Lo que se sabe hasta el día de hoy en el triste caso de Ana María, expuesto por el Ministerio Público en su teoría del caso, es que Allan “N”, su expareja, la asesinó violentamente cuando se encontraba sola en su casa y luego quiso simular un suicidio. Se trató de un feminicidio premeditado que le salió mal al probable asesino pues dejó un sinfín de evidencias que llevaron a su pronta identificación, detención y sometimiento a la justicia. Entre los elementos inculpatorios, se incluyeron varios mensajes de texto enviados por Ana María en las horas previas, donde comunicaba su temor a ser asesinada por Allan “N”, lo que al final, desgraciadamente, así fue. Lo que sigue ahora es un largo proceso penal en el que el Ministerio Público deberá demostrar la culpabilidad más allá de toda duda razonable, mientras que el inculpado intentará salir de prisión o recibir una condena reducida. Para los deudos de Ana María, al drama de la pérdida, se suma ahora el drama del proceso judicial.

¿Es el lamentable caso de Ana María un feminicidio más? ¿Su asesino es otro vulgar macho celoso que actuó con premeditación y violencia, como tantos otros? Creo que no, y por eso el caso de Ana María tiene dimensiones nacionales e incluso internacionales. El probable asesino no era un marginado de la cultura de la legalidad o de la sociedad, cuya formación lo hubiese llevado a entender que el asesinato era la única forma de solucionar sus problemas sentimentales. No era, parafraseando al penalista alemán Hans Welzel, un “delincuente nato”, de esos que nacen, crecen y viven en un entorno criminógeno en el que delinquir sea lo “normal”. No. Allan “N” era un estudiante destacado de una escuela privada. Lo habían becado por tener el mejor promedio de su generación. Llevaba una vida social común y corriente entre jóvenes de su edad. Había amor y amistad a su rededor. No tenía mayores carencias económicas. Era, pues, una persona de la que uno pensaría que jamás se atrevería a matar.
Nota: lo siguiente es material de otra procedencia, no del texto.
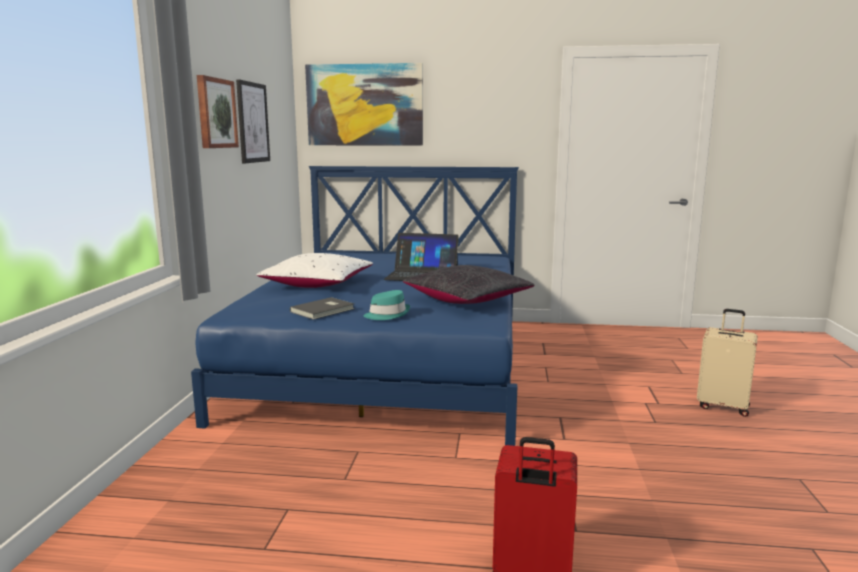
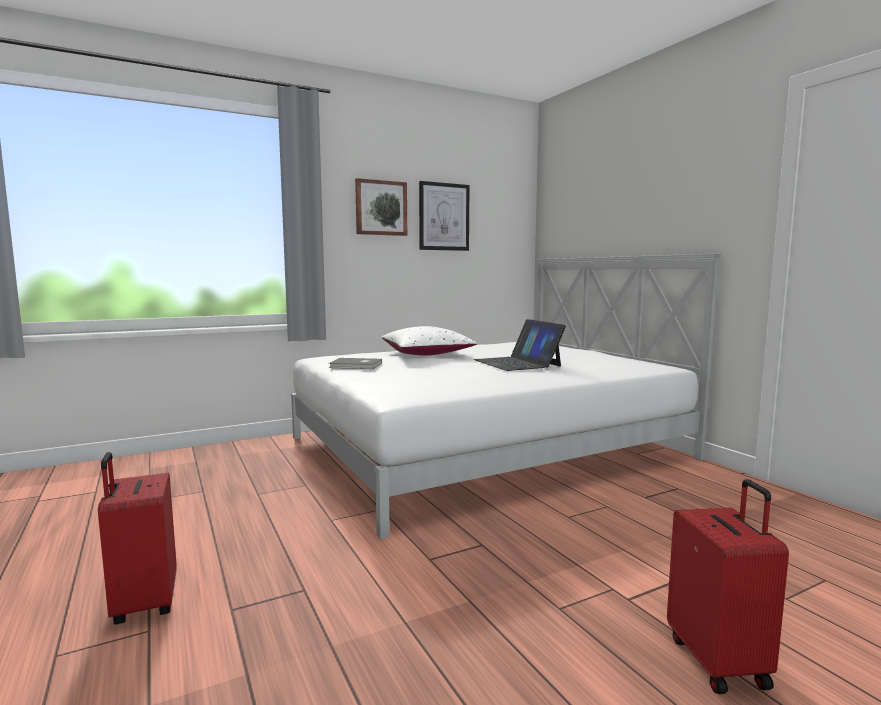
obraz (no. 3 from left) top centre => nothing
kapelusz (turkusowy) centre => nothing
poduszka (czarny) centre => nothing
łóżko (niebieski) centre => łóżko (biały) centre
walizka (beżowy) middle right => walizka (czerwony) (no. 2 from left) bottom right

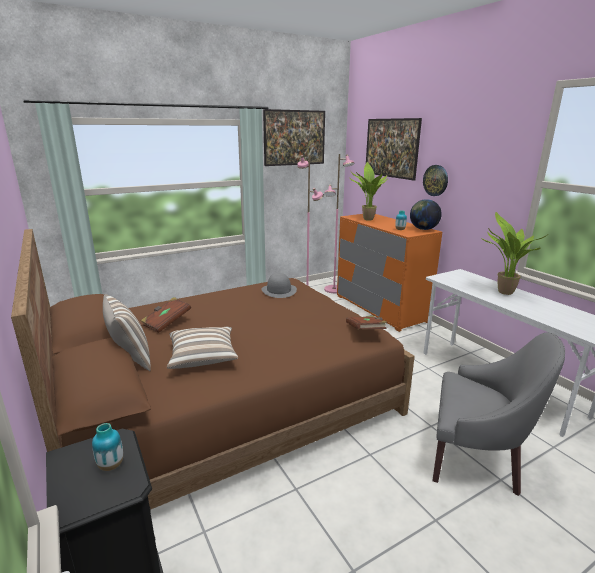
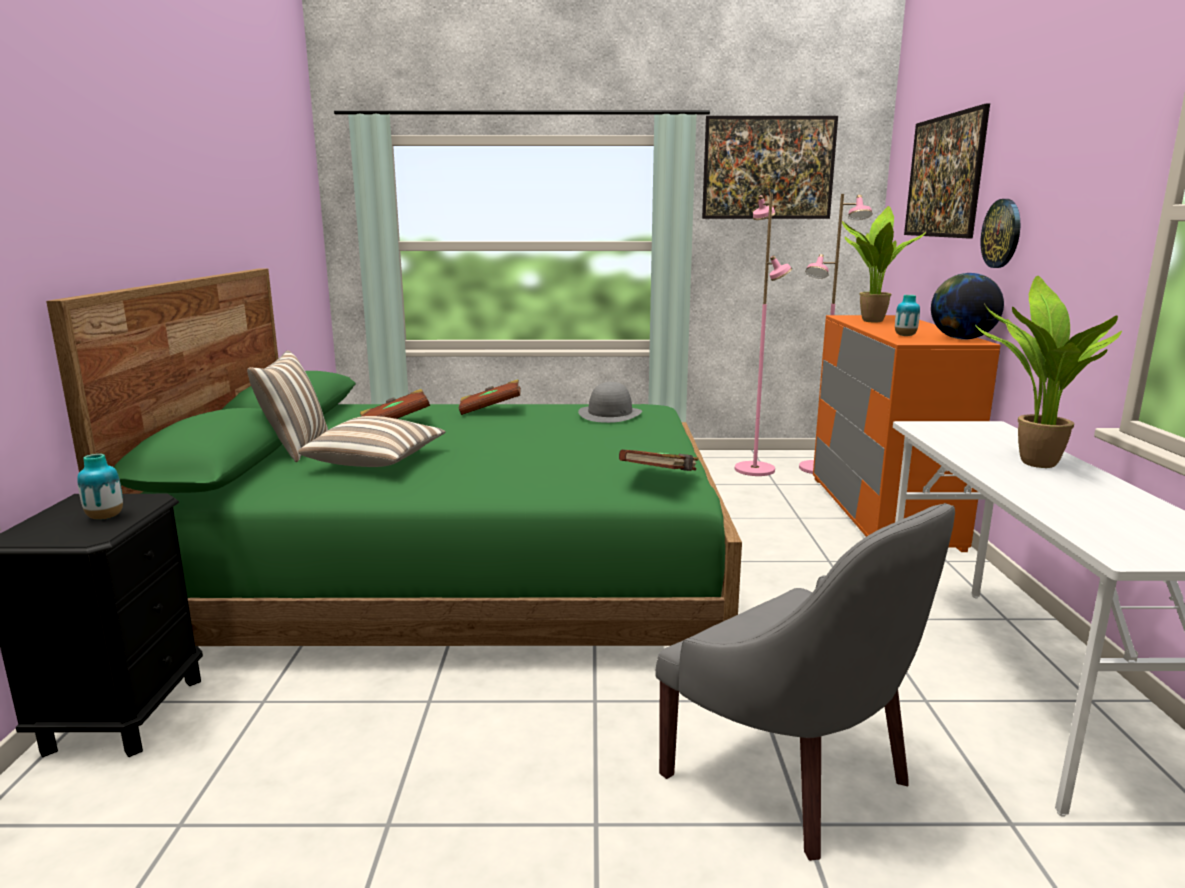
nothing => książka (brązowy) (no. 2 from left) centre
łóżko (brązowy) centre => łóżko (zielony) middle left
Y, sin embargo, no sólo lo hizo, sino que actuó con agravantes.

Aquí no se trata, pues, de un pedestre feminicida más, sino de un asesino producido en un ambiente de descomposición social generalizada donde campea la idea de impunidad; de que se puede ser violento y delinquir sin consecuencias, sólo porque sí. De ese ambiente tan nuestro en México, del que se ha apropiado la juventud, que se alimenta todos los días con ejemplos bien documentados que cono cemos todos, y que a veces cede frente a casos de escándalo o cuando surge un video o si el suceso se hace viral.

Este caso no debe de acabar en una simple narración trágica y un sombrío reflejo de nuestra sociedad. Debe ser un llamado a la acción para cada uno de nosotros. Debemos exigir un cambio profundo en nuestra cultura y educación, especialmente sobre igualdad de género y manejo de emociones, así como reclamar leyes más eficientes y su aplicación rigurosa para garantizar que los delincuentes sean llevados ante la justicia y que las víctimas reciban la protección y el apoyo necesarios. El legado de Ana María —y de muchas otras víctimas— debe impulsarnos a ser agentes de cambio social. No podemos permitir que sus muertes sean en vano.